Le premier débat – ils ont duré chacun un peu plus d’une heure – a opposé le porte-parole du gouvernement Lin Chia-lung à la députée sans étiquette May Chin, qui représente les communautés aborigènes.
Le visage peint de motifs traditionnels atayal, la députée aborigène a reproché au gouvernement de vouloir augmenter les dépenses militaires pour renforcer les défenses de l’île, au détriment des programmes sociaux concernant en particulier la minorité aborigène et les chômeurs.
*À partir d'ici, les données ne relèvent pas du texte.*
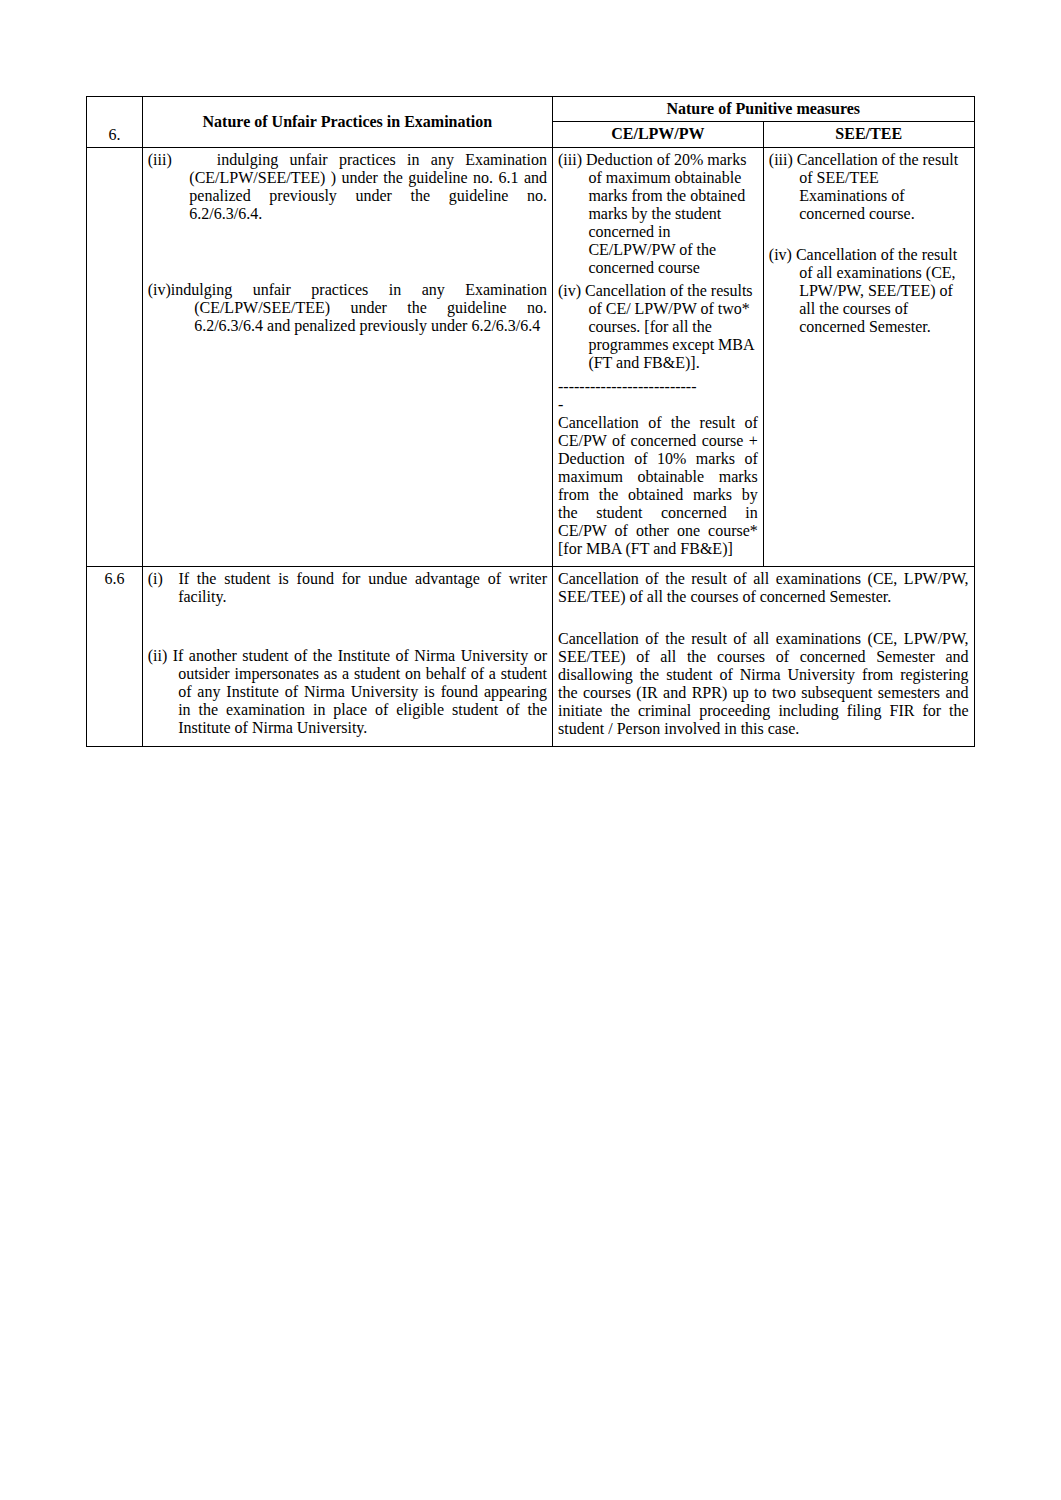| 6. | Nature of Unfair Practices in Examination | Nature of Punitive measures |
| CE/LPW/PW | SEE/TEE |
| | (iii) indulging unfair practices in any Examination (CE/LPW/SEE/TEE) ) under the guideline no. 6.1 and penalized previously under the guideline no. 6.2/6.3/6.4. (iv)indulging unfair practices in any Examination (CE/LPW/SEE/TEE) under the guideline no. 6.2/6.3/6.4 and penalized previously under 6.2/6.3/6.4 | (iii) Deduction of 20% marks of maximum obtainable marks from the obtained marks by the student concerned in CE/LPW/PW of the concerned course (iv) Cancellation of the results of CE/ LPW/PW of two* courses. [for all the programmes except MBA (FT and FB&E)]. -------------------------- - Cancellation of the result of CE/PW of concerned course + Deduction of 10% marks of maximum obtainable marks from the obtained marks by the student concerned in CE/PW of other one course* [for MBA (FT and FB&E)] | (iii) Cancellation of the result of SEE/TEE Examinations of concerned course. (iv) Cancellation of the result of all examinations (CE, LPW/PW, SEE/TEE) of all the courses of concerned Semester. |
| 6.6 | (i) If the student is found for undue advantage of writer facility. (ii) If another student of the Institute of Nirma University or outsider impersonates as a student on behalf of a student of any Institute of Nirma University is found appearing in the examination in place of eligible student of the Institute of Nirma University. | Cancellation of the result of all examinations (CE, LPW/PW, SEE/TEE) of all the courses of concerned Semester. Cancellation of the result of all examinations (CE, LPW/PW, SEE/TEE) of all the courses of concerned Semester and disallowing the student of Nirma University from registering the courses (IR and RPR) up to two subsequent semesters and initiate the criminal proceeding including filing FIR for the student / Person involved in this case. |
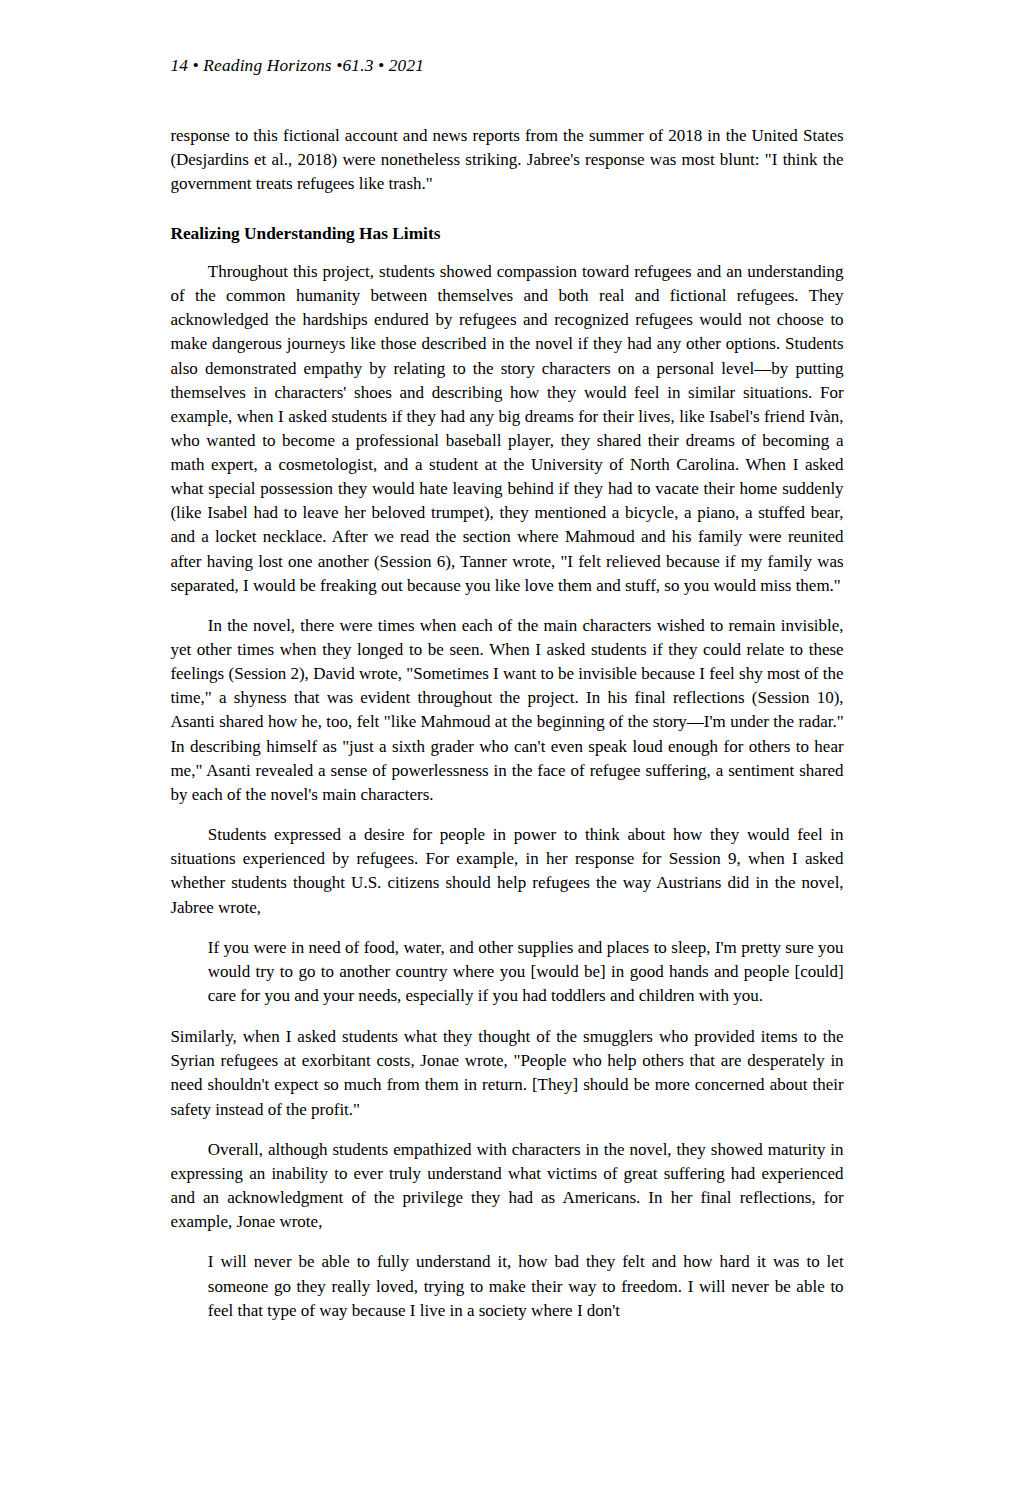14 • Reading Horizons •61.3 • 2021
response to this fictional account and news reports from the summer of 2018 in the United States (Desjardins et al., 2018) were nonetheless striking. Jabree's response was most blunt: "I think the government treats refugees like trash."
Realizing Understanding Has Limits
Throughout this project, students showed compassion toward refugees and an understanding of the common humanity between themselves and both real and fictional refugees. They acknowledged the hardships endured by refugees and recognized refugees would not choose to make dangerous journeys like those described in the novel if they had any other options. Students also demonstrated empathy by relating to the story characters on a personal level—by putting themselves in characters' shoes and describing how they would feel in similar situations. For example, when I asked students if they had any big dreams for their lives, like Isabel's friend Ivàn, who wanted to become a professional baseball player, they shared their dreams of becoming a math expert, a cosmetologist, and a student at the University of North Carolina. When I asked what special possession they would hate leaving behind if they had to vacate their home suddenly (like Isabel had to leave her beloved trumpet), they mentioned a bicycle, a piano, a stuffed bear, and a locket necklace. After we read the section where Mahmoud and his family were reunited after having lost one another (Session 6), Tanner wrote, "I felt relieved because if my family was separated, I would be freaking out because you like love them and stuff, so you would miss them."
In the novel, there were times when each of the main characters wished to remain invisible, yet other times when they longed to be seen. When I asked students if they could relate to these feelings (Session 2), David wrote, "Sometimes I want to be invisible because I feel shy most of the time," a shyness that was evident throughout the project. In his final reflections (Session 10), Asanti shared how he, too, felt "like Mahmoud at the beginning of the story—I'm under the radar." In describing himself as "just a sixth grader who can't even speak loud enough for others to hear me," Asanti revealed a sense of powerlessness in the face of refugee suffering, a sentiment shared by each of the novel's main characters.
Students expressed a desire for people in power to think about how they would feel in situations experienced by refugees. For example, in her response for Session 9, when I asked whether students thought U.S. citizens should help refugees the way Austrians did in the novel, Jabree wrote,
If you were in need of food, water, and other supplies and places to sleep, I'm pretty sure you would try to go to another country where you [would be] in good hands and people [could] care for you and your needs, especially if you had toddlers and children with you.
Similarly, when I asked students what they thought of the smugglers who provided items to the Syrian refugees at exorbitant costs, Jonae wrote, "People who help others that are desperately in need shouldn't expect so much from them in return. [They] should be more concerned about their safety instead of the profit."
Overall, although students empathized with characters in the novel, they showed maturity in expressing an inability to ever truly understand what victims of great suffering had experienced and an acknowledgment of the privilege they had as Americans. In her final reflections, for example, Jonae wrote,
I will never be able to fully understand it, how bad they felt and how hard it was to let someone go they really loved, trying to make their way to freedom. I will never be able to feel that type of way because I live in a society where I don't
Lin Chia-lung a, quant à lui, de nouveau engagé ses concitoyens à prendre part au référendum qu’il juge non seulement légitime mais aussi urgent, en raison des pressions militaires de la Chine. Il a rappelé, pour répondre aux critiques de son adversaire, que les dépenses sociales ont augmenté ces dernières années, tandis que les budgets militaires, au contraire, reculaient.
Durant l’autre débat, qui a immédiatement suivi le premier, Frank Hsieh, maire de Kaohsiung et ancien président du Parti démocrate-progressiste, était confronté à Li Ao, écrivain de renom.
Pour exprimer plus vivement son hostilité au référendum, Li Ao a eu recours au sarcasme en appelant le gouvernement à organiser immédiatement une consultation sur l’indépendance de Taiwan, puisque c’est, selon lui, le souhait caché du gouvernement.
Frank Hsieh a répondu en restant focalisé sur le référendum, expliquant qu’il avait plusieurs buts précis qui sont : montrer aux Chinois l’opposition que suscite ici leur attitude belliqueuse, témoigner de la détermination des Taiwanais à défendre leur terre et faire connaître au monde leur opinion concernant leur avenir.
Plusieurs autres débats, avec de nouvelles personnalités, sont prévus en direct chaque dimanche jusqu’au scrutin, le 20 mars prochain.